A Autoridade Nacional de Proteção de Dados (ANPD), criada pela lei 13.853, e que altera a Lei Geral de Proteção de Dados, nasceu desidratada diante de vetos feitos pelo presidente Jair Bolsonaro na terça-feira (9), de acordo com especialistas.
A criação do órgão, que é ligado à Casa Civil, serve para orientar e fiscalizar o uso e tratamento de dados por empresas e pelo Poder Público, e era uma pendência para a aplicação total da lei.
O texto, resultado da Medida Provisória 869/2018, recebeu cinco vetos, dois deles muito criticados por pesquisadores e pelo terceiro setor, que acusa uma flexibilização de regras em prol do setor privado.

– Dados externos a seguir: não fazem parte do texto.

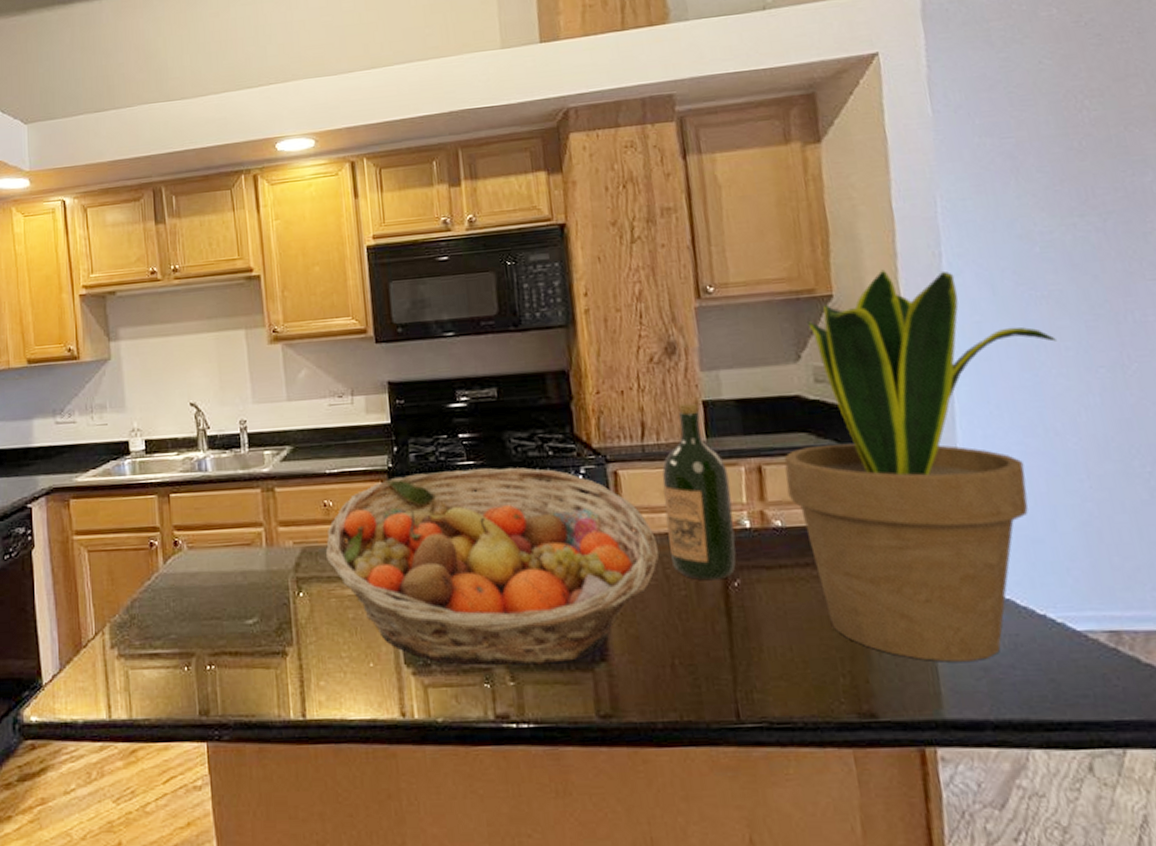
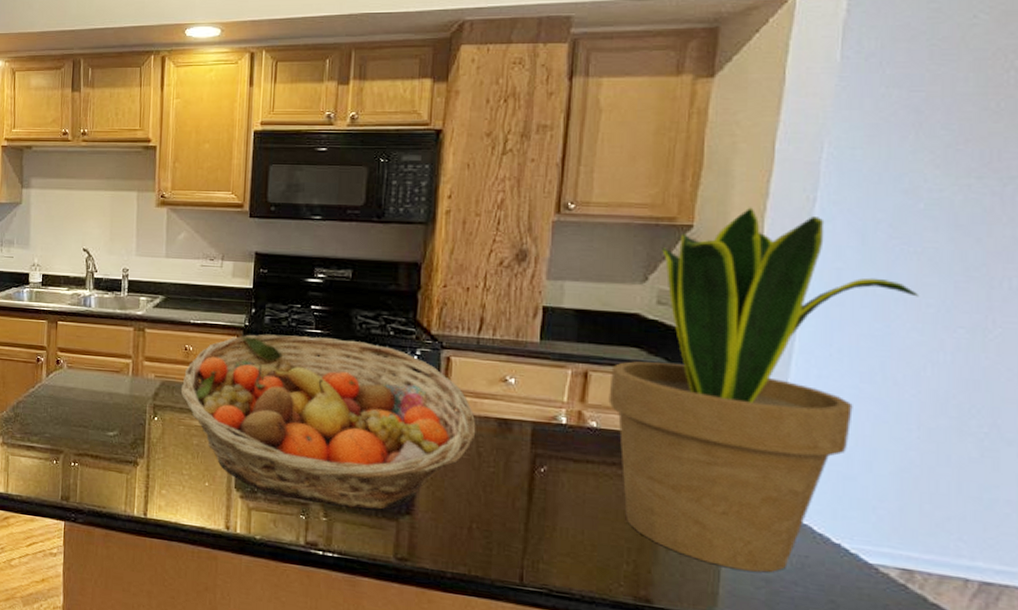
wine bottle: present [662,403,736,581] -> none [487,306,555,464]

Revisão humana de decisões automatizadas e poder de sanção
Um dos vetos diz respeito à revisão por pessoa em decisões automatizadas, ou seja, feitas por máquinas. A sanção de Bolsonaro desobriga as empresas a fornecerem pessoal para isso.
A previsão de uma pessoa que revisasse as decisões algorítmicas era tida como crucial por alguns analistas para dar transparência em casos de formação de perfil de consumo, profissional ou de crédito em empresas. A revisão humana era objeto de 13 emendas das 150 propostas na medida provisória.
— A sanção desconsiderou o debate. Era importante para manter o nível de transparência e para corrigir eventuais discriminações por processos algorítmicos — diz Bruna Martins, analista de advocacy e políticas públicas da organização Coding Rights.
O setor privado alega que isso oneraria as companhias.
Além de estar afincada no meio da Presidência e de ter diretores de baixa estatura dentro da administração federal, ela tira sanções significativas, com multas baixas para grandes negócios, multas que estão começando a ser aplicadas no exterior.
DANILO DONEDA
Professor no Instituto Brasiliense de Direito Público
Outro ponto criticado entre envolvidos no debate foi o enfraquecimento da autoridade em relação ao seu poder de sanção. Em caso de reincidência, a empresa poderia ter suspensão parcial das atividades de tratamento de dados.
— Além de estar afincada no meio da Presidência e de ter diretores de baixa estatura dentro da administração federal, ela tira sanções significativas, com multas baixas para grandes negócios, multas que estão começando a ser aplicadas no exterior — diz Danilo Doneda, professor no Instituto Brasiliense de Direito Público (IDP).
A ICO, autoridade independente de proteção de dados do Reino Unido, anunciou esta semana a intenção de multar a British Airways e o Marriot por £ 183,3 milhões e £ 39 milhões, respectivamente. O teto no Brasil é de R$ 50 milhões.
— Empresas agem em grande parte com receio de que se não colaborarem serão multadas. O perigo da nossa lei é ter criado um sistema de enforcement desdentado — diz Doneda.
Já para Adriano Mendes, advogado de direito digital, o trecho sobre revisão humana dava espaço a uma interpretação dúbia.
— Precisaria ter um humano revisando o fluxo e analisando as decisões dos algoritmos de uma única vez ou um humano a cada pedido do titular dos dados? — questiona.
Ele afirma que cidadãos ainda poderão solicitar às empresas pedidos de como chegaram à determinada decisão, seja ela a exclusão de um processo seletivo ou o impedimento de acesso a crédito, por exemplo.
O advogado, no entanto, critica a perda do poder de polícia da ANDP. Afirma que a sanção dialoga com o viés do governo Bolsonaro de desburocratizar processos.
— De maneira geral, é melhor ter a ANDP constituída hoje e a possibilidade de fazer alterações no futuro.
Outros vetos
Além desses temas, os vetos dizem respeito ao compartilhamento de dados de requerentes da Lei de Acesso à Informação, à formação do "encarregado" (profissional ou coletivo que responde pela privacidade em cada empresa) e à constituição da receita do órgão.
O Congresso tem a possibilidade de derrubar os vetos. A autoridade entra em vigor com a lei de proteção de dados, em agosto de 2020.